Picture the last time you had a great meal. Maybe it was a five-star restaurant or simply one of your most talented family members. Still, that meal probably had three key elements that made it so memorable: great ingredients, quality tools, and epic presentation. Add in a recipe, and you have everything you need to recreate your own equally impressive dishes.

As it turns out, companies can dish out data insights with the same elements as that memorable meal you just imagined. Let’s explore how companies can leverage data analytics to serve up mouthwatering insights that keep customers coming back for more.

Data analytics needs the right ingredients.

First: The Ingredients

Your data analytics recipe is only as good as what you put into it. You only want the freshest, most quality data you can get to go into your data recipe, and there are three key places to get it.

Visit your own data garden

There is nothing so great as a sun-warmed piece of fruit picked right out of your own garden at peak freshness. Likewise, data a company has captured itself—otherwise known as “first-party data”— and harvested at just the right time is one of the best ways to supply a data recipe.

First-party data is a valuable resource for companies, coming from:

  • offline sources like sales calls and in-person events, onboarded into the digital realm
  • direct online sources like customer surveys or form fills
  • indirect online sources such a website activity or search queries

It offers a direct view into existing and potential customers with better control over privacy and compliance. And just like produce from a garden, a company knows exactly where it came from and what went into it.

“Barter” mutually beneficial ingredients

Sometimes your garden doesn’t produce the way you want, or you didn’t plant something you now need for a recipe. When you peek over to your neighbor’s yard, you see the exact ingredient you need. You walk over and offer some things from your garden and get the produce you need in return.

Second-party data is someone else’s first-party data. A company might need a particular type of data that it hasn’t captured, so it “barters” with another source to leverage that source’s first-party data.

Second-party data offers your company insights that can fill in gaps but still offers a measure of trust and “localness,” i.e., data curated and controlled.

Visit the supermarket

Sometimes neither you nor your neighbors have the ingredients you need. Sometimes, that ingredient is out of season or comes from a faraway environment. Now, you need to visit the supermarket to finish your ingredients list.

The supermarket is a bit like third-party data. The data, just like the food, comes from another source, and you can’t always verify exactly where or how. You pay for the data just like the food and can get just about anything you want.

The trade is that sometimes the data is lower quality than what the company can capture itself. Sometimes, it’s not exactly the right type of data. However, it fills important gaps and, with some testing, can finally finish the recipe.

Second: The cookware

Great tools make recipes come together with greater ease. In data, these tools include algorithms to help “cook” data to bring it into a form that humans can digest. These algorithms process data and bring clear insight into focus.
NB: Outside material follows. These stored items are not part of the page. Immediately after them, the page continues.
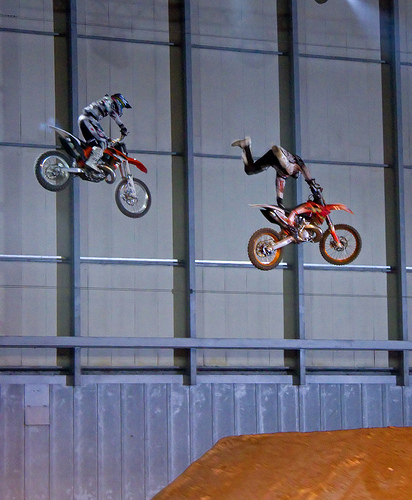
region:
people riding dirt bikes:
[18, 42, 409, 400]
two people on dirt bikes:
[24, 42, 402, 325]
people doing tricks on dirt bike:
[26, 40, 386, 301]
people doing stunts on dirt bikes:
[9, 42, 341, 281]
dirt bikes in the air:
[45, 43, 372, 265]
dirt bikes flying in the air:
[37, 33, 404, 327]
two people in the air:
[29, 24, 405, 327]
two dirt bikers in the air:
[30, 27, 411, 353]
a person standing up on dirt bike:
[12, 80, 238, 289]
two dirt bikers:
[30, 44, 380, 327]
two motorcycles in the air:
[23, 66, 377, 285]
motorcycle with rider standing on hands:
[232, 125, 371, 284]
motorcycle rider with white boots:
[31, 74, 157, 220]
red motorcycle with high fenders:
[244, 188, 364, 279]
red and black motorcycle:
[28, 83, 168, 227]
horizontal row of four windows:
[1, 264, 406, 375]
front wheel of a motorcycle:
[111, 173, 153, 217]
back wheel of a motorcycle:
[27, 144, 78, 194]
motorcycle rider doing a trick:
[224, 129, 369, 280]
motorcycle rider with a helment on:
[31, 82, 161, 220]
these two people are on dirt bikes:
[25, 79, 366, 280]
Tools also include software designed for a variety of purposes. Some software makes it easy to tweak analytics just like you’d adjust the temperature on an oven or adjust a timer. Others make visualization easier.

Some common data analytics tools include:

  • Excel
  • Power BI
  • Artificial Intelligence tools
  • Python-based tools

And many others. The tools companies use depend a lot on their preferred style of cooking with data and the goals they have.

Quality data pipelines support strong data analytics.

Third: The recipe

Once you have all your data ingredients in place, you’re ready to follow the recipe to create the finished product. Recipes include data pipelines and algorithms that help make sense of data from multiple sources.

With a recipe, companies can put data on the table in a consumable form. In the beginning, companies may stick to a strict pipeline created for them by an in-house team or SaaS service, but soon, companies will be able to tweak the process on the fly for their needs.

Finally: The presentation

Once a company has created its meal, the presentation is the final step. Data analytics makes it easier for humans to consume the insights that data provides. Think of it like this.

You can buy a hot dog from any stand on the corner, but would you go out of your way to visit that stand again? Small chance. Would you take a first date to that hot dog stand? Smaller chance. Would you pay top dollar for that hot dog and go out of your way to alter your behavior to visit the stand regularly? Not a chance.

The restaurants draw you in have great presentation. There’s even a verb for it: to “plate” food. Data should be presented in the same way. Data analytics brings out the elements of the insight that are important and tells the story. You can toss numbers out and hope for the best, or you can “plate” the data and showcase the story.

Support end-to-end quality data analytics for five-star insights.

Mastering Data from Ingredients to Plate

Your data can be just as exciting, comforting, and life-giving as a great dish of food can be. Once you have the ingredients you need, good tools that help you reach your goals, and the right presentation, you’ll be able to use data to create something great. It’s time to think like a chef does with his or her prize recipes—and offer your company the type of five-star insights that delight and keep people coming back for more.